Work request: Find the lines in the listing below that have the word "SQUARE" and give their count, nothing else.

*** The data Section Begins ***

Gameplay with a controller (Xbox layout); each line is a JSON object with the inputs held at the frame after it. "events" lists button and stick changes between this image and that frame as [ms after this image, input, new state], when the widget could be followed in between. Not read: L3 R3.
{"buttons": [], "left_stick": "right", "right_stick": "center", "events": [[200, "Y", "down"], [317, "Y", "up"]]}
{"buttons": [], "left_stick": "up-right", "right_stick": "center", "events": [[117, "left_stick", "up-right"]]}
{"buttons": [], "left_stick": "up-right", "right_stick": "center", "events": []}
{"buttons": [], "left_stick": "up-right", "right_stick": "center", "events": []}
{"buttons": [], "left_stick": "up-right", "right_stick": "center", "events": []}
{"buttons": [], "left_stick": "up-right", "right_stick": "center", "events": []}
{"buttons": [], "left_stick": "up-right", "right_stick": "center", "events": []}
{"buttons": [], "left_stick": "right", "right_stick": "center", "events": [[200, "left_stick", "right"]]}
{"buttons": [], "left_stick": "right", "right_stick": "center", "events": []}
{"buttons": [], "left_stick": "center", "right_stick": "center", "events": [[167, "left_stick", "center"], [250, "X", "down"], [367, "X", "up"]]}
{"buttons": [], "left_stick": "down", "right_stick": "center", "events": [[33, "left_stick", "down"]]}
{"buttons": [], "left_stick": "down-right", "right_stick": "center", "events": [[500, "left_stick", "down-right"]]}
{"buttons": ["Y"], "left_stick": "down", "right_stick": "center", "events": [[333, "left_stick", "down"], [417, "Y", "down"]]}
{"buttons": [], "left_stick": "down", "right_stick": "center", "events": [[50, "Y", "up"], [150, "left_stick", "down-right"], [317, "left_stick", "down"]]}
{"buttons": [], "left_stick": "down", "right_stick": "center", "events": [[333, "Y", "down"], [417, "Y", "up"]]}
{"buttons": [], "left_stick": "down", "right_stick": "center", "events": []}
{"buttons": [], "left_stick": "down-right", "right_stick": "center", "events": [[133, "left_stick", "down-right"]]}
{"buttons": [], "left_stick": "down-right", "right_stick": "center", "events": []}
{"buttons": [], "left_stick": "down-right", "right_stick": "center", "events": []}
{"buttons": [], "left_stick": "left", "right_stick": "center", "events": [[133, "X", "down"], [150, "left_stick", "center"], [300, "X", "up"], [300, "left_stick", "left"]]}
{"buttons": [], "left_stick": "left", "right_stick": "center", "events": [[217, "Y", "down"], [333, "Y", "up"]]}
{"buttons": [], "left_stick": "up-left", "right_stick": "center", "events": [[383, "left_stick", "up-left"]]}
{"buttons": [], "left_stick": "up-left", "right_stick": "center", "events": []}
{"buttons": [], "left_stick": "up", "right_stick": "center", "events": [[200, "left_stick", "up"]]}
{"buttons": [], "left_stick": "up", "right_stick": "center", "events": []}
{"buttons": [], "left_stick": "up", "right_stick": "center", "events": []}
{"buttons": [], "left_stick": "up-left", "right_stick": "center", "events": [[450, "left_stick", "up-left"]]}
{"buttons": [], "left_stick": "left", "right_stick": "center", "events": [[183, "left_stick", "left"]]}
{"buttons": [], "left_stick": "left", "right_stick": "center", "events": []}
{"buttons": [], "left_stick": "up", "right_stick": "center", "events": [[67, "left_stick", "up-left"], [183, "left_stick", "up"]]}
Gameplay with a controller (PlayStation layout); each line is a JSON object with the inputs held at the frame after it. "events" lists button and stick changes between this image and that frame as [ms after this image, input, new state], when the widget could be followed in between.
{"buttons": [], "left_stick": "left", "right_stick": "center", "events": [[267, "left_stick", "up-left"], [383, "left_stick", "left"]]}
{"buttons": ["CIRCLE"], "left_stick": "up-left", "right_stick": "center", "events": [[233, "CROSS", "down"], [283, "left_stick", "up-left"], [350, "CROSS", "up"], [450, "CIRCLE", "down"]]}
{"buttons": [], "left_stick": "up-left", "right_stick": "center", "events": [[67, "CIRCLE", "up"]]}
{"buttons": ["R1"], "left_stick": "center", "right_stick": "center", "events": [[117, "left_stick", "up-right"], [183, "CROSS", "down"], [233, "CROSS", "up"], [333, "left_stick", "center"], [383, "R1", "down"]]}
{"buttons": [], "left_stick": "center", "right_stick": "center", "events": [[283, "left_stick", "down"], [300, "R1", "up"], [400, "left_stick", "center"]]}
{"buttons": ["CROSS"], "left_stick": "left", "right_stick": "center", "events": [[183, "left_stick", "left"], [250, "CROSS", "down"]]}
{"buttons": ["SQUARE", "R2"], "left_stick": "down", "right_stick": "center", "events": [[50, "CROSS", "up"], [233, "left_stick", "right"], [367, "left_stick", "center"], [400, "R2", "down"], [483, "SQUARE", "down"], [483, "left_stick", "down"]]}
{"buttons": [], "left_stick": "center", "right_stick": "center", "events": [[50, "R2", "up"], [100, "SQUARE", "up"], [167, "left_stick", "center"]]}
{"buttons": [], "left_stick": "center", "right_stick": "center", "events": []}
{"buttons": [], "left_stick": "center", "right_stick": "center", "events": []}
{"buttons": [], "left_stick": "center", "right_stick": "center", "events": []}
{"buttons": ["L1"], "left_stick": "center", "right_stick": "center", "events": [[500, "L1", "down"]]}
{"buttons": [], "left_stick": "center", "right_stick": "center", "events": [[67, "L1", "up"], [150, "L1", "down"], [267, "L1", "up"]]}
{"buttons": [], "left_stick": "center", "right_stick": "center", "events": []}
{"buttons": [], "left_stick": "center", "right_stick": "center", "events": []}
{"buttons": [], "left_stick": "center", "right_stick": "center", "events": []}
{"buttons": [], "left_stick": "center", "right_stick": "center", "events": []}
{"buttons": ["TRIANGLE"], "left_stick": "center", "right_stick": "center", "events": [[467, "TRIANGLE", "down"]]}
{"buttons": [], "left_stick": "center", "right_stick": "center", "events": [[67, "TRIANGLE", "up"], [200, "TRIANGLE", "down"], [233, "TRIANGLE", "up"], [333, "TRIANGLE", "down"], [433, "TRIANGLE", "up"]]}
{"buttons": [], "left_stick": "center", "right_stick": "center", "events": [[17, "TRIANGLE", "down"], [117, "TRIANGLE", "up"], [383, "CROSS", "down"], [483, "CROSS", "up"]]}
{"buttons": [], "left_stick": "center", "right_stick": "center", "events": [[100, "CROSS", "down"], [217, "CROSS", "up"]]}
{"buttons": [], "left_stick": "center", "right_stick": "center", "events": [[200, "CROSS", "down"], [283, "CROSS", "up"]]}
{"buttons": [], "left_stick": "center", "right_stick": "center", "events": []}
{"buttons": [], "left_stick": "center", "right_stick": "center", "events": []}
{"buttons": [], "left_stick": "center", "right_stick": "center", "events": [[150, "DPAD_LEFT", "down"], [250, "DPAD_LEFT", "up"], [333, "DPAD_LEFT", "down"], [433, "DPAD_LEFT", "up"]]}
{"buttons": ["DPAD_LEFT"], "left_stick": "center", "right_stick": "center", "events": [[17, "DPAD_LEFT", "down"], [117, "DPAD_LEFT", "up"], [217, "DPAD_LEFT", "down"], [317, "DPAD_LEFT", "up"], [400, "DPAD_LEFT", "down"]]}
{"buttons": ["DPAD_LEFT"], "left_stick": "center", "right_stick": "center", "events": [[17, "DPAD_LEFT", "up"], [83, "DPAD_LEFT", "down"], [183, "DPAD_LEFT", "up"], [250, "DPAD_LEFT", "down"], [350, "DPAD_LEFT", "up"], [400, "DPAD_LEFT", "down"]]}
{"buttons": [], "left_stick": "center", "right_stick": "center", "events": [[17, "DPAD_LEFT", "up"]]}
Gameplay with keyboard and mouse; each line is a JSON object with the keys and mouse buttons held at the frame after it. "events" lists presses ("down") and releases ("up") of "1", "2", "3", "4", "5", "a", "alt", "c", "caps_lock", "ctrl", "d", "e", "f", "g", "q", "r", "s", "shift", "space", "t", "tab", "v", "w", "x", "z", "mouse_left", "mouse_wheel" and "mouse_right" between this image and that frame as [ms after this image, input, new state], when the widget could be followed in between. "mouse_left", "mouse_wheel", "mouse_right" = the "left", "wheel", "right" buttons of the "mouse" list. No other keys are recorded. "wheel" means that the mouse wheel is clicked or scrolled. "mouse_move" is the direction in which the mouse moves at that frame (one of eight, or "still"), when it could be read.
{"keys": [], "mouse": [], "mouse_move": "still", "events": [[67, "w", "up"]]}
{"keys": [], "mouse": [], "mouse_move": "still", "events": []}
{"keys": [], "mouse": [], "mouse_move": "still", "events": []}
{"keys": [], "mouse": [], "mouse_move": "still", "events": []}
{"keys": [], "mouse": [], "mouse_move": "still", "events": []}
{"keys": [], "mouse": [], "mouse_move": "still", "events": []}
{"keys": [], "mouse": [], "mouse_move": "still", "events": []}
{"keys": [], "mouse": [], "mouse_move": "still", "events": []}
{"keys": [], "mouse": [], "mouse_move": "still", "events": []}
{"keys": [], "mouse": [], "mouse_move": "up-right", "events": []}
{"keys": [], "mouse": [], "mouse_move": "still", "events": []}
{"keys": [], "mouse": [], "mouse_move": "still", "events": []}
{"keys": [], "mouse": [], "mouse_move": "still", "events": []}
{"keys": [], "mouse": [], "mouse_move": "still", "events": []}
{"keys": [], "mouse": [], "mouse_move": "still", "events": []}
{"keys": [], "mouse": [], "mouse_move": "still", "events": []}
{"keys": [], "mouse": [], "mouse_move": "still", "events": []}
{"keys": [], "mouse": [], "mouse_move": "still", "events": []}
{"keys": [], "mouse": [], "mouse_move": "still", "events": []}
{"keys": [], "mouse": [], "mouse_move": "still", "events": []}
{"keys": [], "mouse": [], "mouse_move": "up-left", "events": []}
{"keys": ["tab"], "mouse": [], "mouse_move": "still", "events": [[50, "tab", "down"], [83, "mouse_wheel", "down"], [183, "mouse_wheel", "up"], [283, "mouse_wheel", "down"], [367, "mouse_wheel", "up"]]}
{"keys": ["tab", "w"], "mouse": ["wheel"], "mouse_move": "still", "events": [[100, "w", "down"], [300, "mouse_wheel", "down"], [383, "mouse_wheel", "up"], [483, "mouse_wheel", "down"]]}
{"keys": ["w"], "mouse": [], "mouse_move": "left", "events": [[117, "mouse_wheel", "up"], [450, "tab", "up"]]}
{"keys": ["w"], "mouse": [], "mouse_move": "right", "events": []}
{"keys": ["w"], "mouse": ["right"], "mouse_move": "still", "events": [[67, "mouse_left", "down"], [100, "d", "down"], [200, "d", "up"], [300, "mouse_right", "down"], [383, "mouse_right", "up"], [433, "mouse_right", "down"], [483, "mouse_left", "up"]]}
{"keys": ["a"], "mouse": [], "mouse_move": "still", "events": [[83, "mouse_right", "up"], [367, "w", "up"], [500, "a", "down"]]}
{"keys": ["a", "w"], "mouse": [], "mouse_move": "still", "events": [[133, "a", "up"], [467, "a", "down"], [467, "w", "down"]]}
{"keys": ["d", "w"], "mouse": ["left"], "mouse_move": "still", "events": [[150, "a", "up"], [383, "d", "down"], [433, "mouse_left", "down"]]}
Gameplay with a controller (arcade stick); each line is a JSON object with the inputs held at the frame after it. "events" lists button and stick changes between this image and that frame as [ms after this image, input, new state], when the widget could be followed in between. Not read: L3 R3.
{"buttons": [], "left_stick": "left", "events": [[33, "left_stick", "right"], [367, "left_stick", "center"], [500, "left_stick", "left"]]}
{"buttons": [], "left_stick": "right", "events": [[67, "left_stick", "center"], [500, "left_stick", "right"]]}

*** The data Section Ends ***

Answer to the exercise: 2